Oh yeah! I almost forgot! It has a deep hide clip!


----------



## nguyet16 (Sep 24, 2011)

I have a Chris Reeve Umnumzaan lefty and love it...


----------



## kaichu dento (Sep 24, 2011)

gsr said:


> Here is another vote for Benchmade, particularly the AXIS Lock models. They are easily opened, closed, and carried righty or lefty.





mahoney said:


> Benchmade axis lock models and Spyderco ball lock models are easy to use with either hand. Benchmade thumb studs will unscrew for swapping with the application of a little heat to free the Locktite.

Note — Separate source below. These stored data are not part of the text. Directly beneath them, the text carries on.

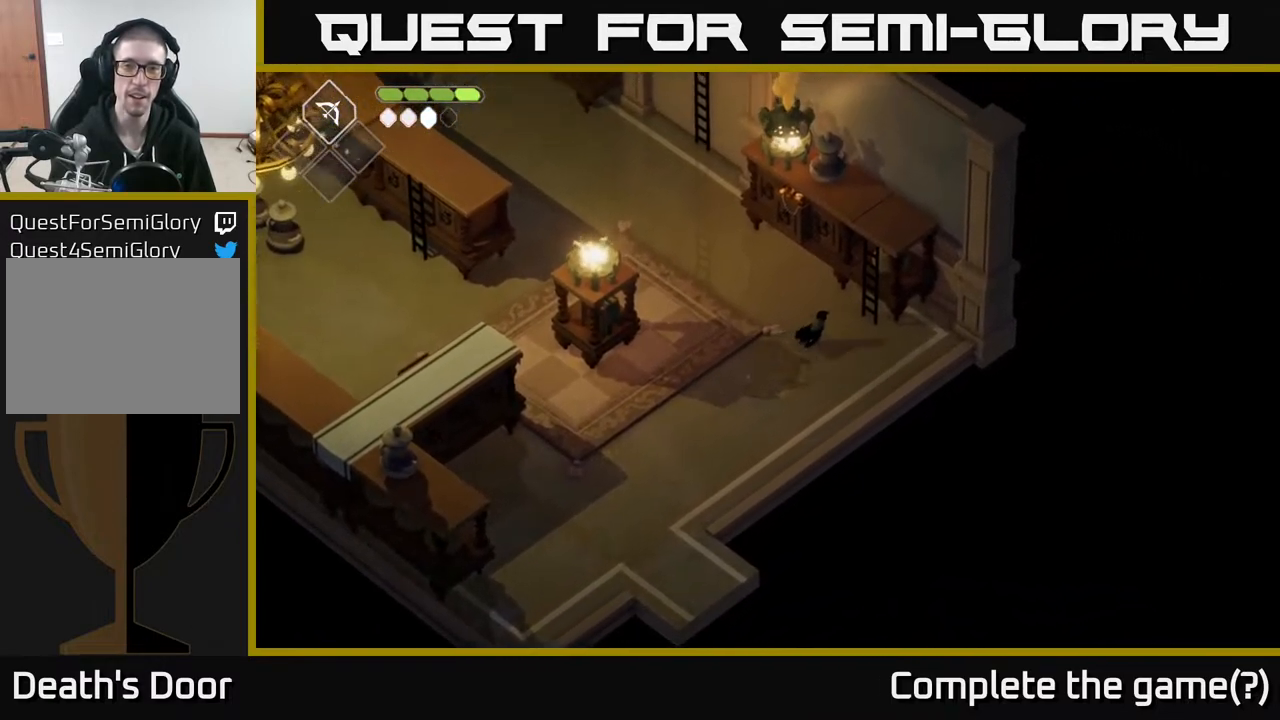
{"buttons": [], "left_stick": "up-right", "right_stick": "center", "events": [[150, "Y", "down"], [283, "Y", "up"]]}
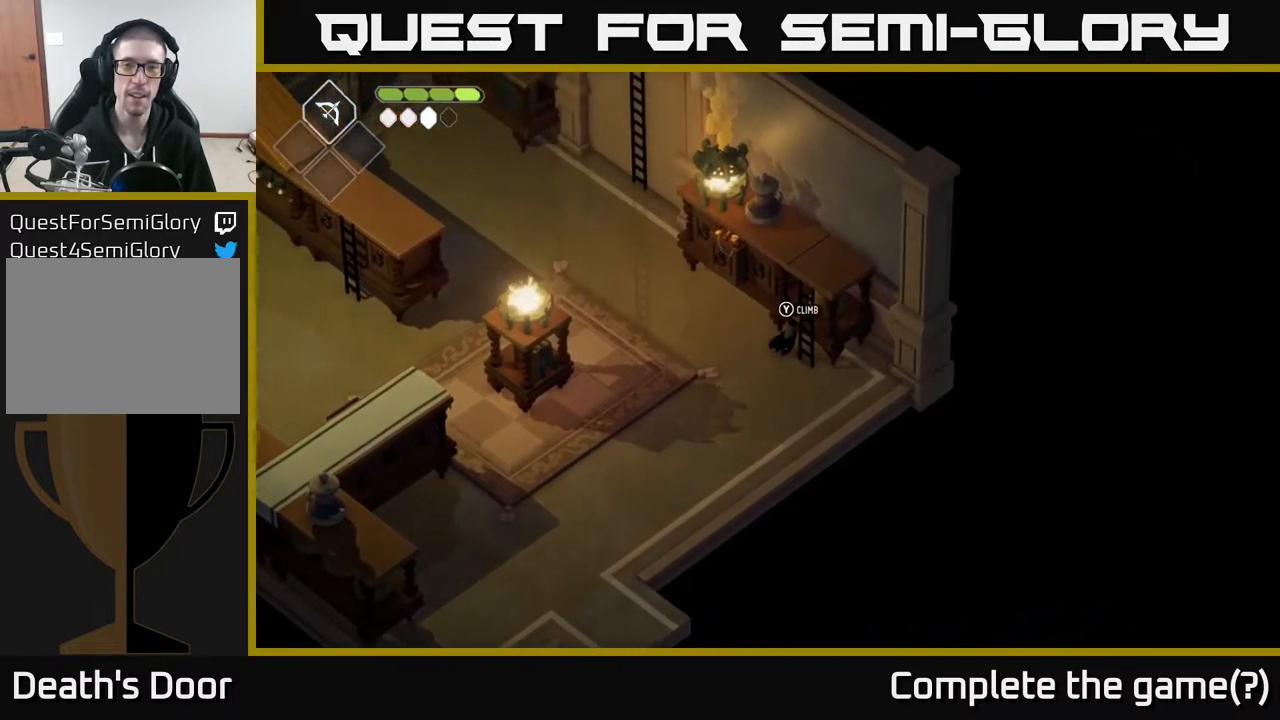
{"buttons": [], "left_stick": "down-right", "right_stick": "center", "events": [[400, "left_stick", "down-right"]]}
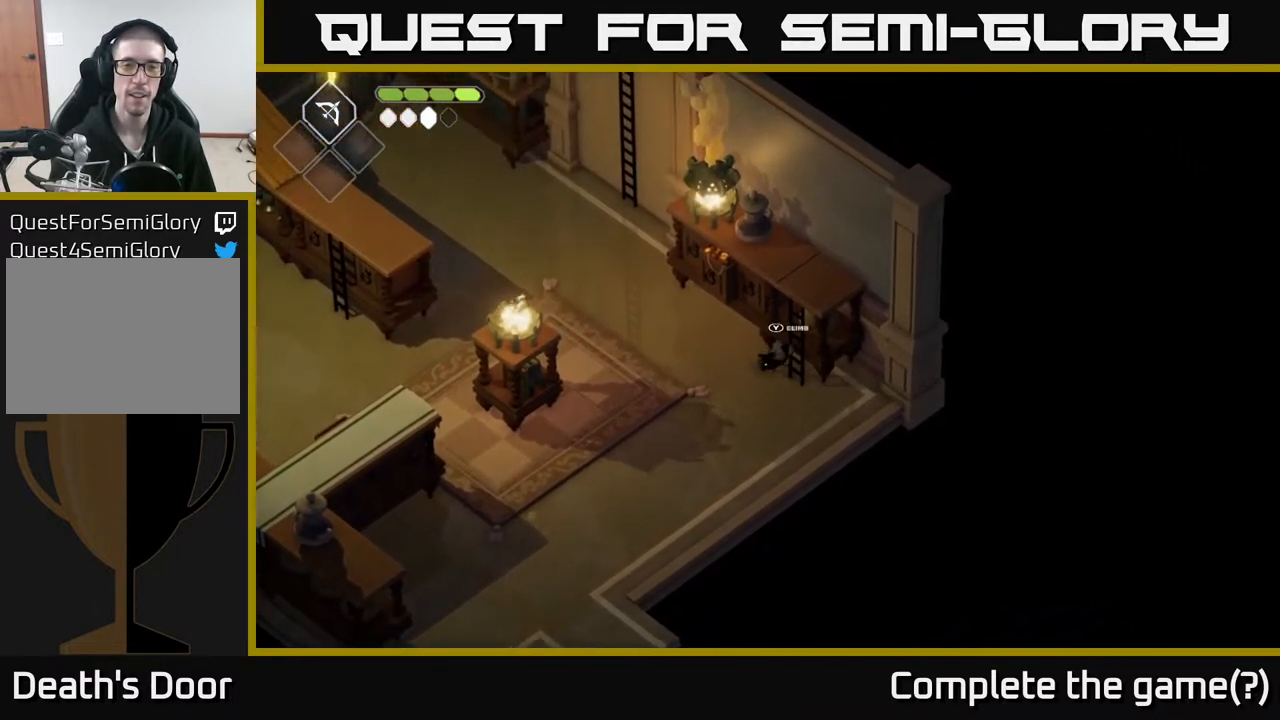
{"buttons": [], "left_stick": "up", "right_stick": "center", "events": [[83, "Y", "down"], [200, "Y", "up"], [217, "left_stick", "up-right"], [400, "left_stick", "up"]]}
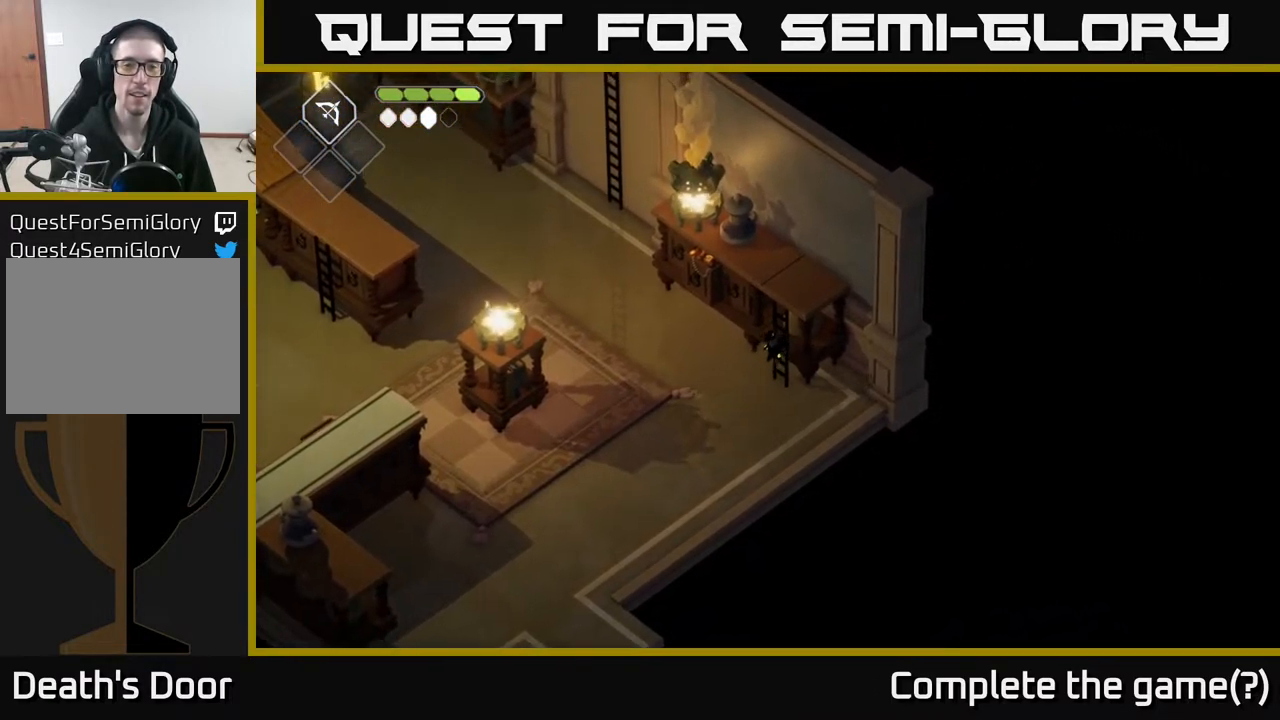
{"buttons": [], "left_stick": "up", "right_stick": "center", "events": [[117, "right_stick", "up-left"], [500, "right_stick", "center"]]}
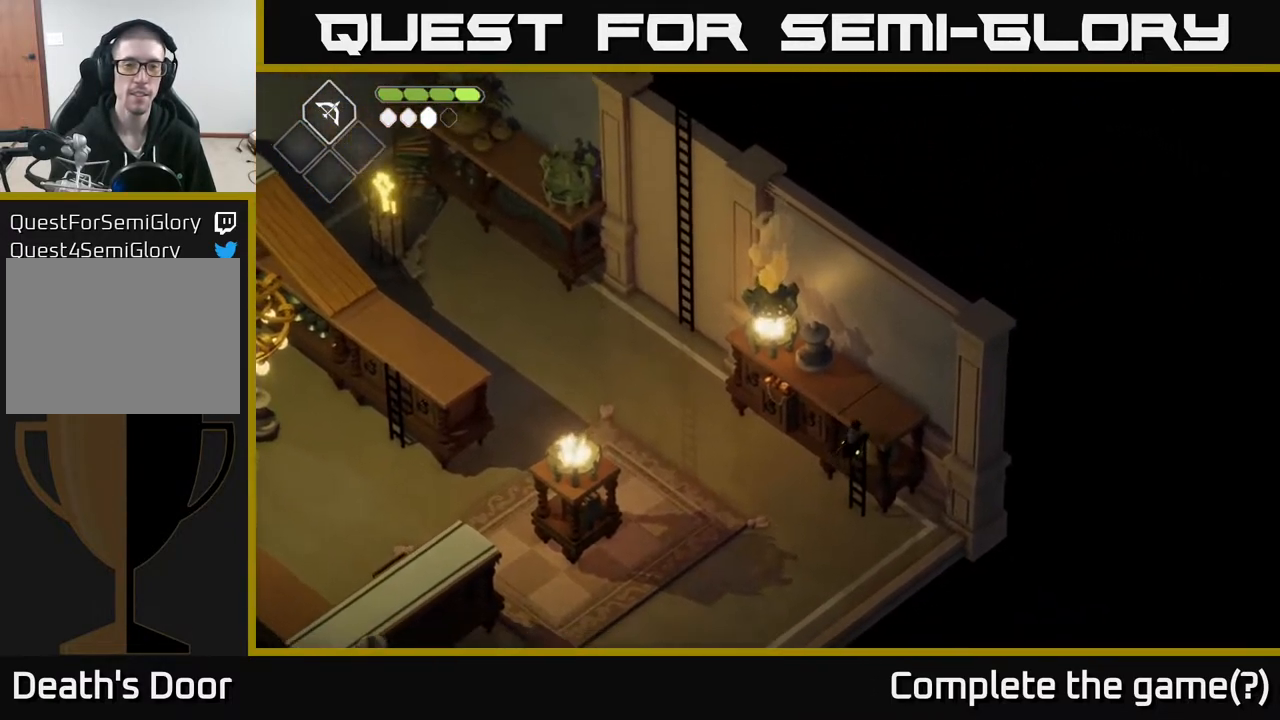
{"buttons": [], "left_stick": "up", "right_stick": "center", "events": []}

There are a lot of great knives available now, but my overall favorite is the Benchmade Axis models, and they're one of the absolute best for ambidextrous use.


----------



## red_hackle (Sep 24, 2011)

wquiles said:


> I bought to use it, and I "do" carry it daily. It is already showing some "character" marks from daily use
> 
> Will



As it should be! :thumbsup: IMHO there's much more joy in actually using great tools rather than just looking at them every once in a while!


----------



## Vortus (Sep 24, 2011)

Took the clip off my Spyperco SS SE Harpy and it works well in either pocket. Hehe If wanting weight then the all stainless models probably a good fit.


----------